Return every line in the items below that contains the string "chart", matching case exactly.

Records from a data collection
□ □ □
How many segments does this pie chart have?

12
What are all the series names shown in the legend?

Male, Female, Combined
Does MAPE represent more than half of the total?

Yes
□ □ □
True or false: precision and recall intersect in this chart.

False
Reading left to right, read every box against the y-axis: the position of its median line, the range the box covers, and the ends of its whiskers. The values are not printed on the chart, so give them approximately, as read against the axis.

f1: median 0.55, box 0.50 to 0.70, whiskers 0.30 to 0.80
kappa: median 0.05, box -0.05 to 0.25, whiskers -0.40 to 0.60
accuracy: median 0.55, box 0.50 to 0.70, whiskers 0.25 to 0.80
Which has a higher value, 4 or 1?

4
□ □ □
COMPLETED EXERCISE —
How many segments does this pie chart have?
True or false: precision and recall intersect in this chart.
Reading left to right, read every box against the y-axis: the position of its median line, the range the box covers, and the ends of its whiskers. The values are not printed on the chart, so give them approximately, as read against the axis.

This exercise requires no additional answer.